Task goal: For this exercise, copy the records below exactly and exclude every image.

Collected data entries
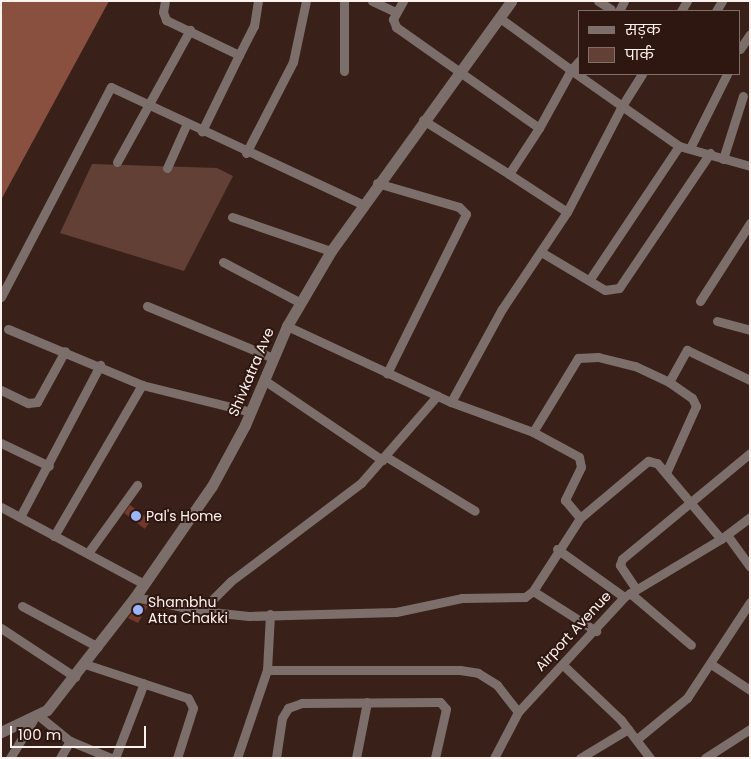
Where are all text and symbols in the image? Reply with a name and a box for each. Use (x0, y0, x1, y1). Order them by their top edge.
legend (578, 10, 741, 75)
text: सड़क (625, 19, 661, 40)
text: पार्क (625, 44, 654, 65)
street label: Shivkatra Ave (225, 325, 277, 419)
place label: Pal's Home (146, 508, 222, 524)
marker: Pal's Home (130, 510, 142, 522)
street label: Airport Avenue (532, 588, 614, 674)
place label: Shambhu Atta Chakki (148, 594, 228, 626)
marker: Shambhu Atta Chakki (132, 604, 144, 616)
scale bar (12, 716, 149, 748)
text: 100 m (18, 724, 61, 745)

Answer section:
Where are all text and symbols in the image? Reply with a name and a box for each. Use (x0, y0, x1, y1). Order them by their top edge.
legend (578, 10, 741, 75)
text: सड़क (625, 19, 661, 40)
text: पार्क (625, 44, 654, 65)
street label: Shivkatra Ave (225, 325, 277, 419)
place label: Pal's Home (146, 508, 222, 524)
marker: Pal's Home (130, 510, 142, 522)
street label: Airport Avenue (532, 588, 614, 674)
place label: Shambhu Atta Chakki (148, 594, 228, 626)
marker: Shambhu Atta Chakki (132, 604, 144, 616)
scale bar (12, 716, 149, 748)
text: 100 m (18, 724, 61, 745)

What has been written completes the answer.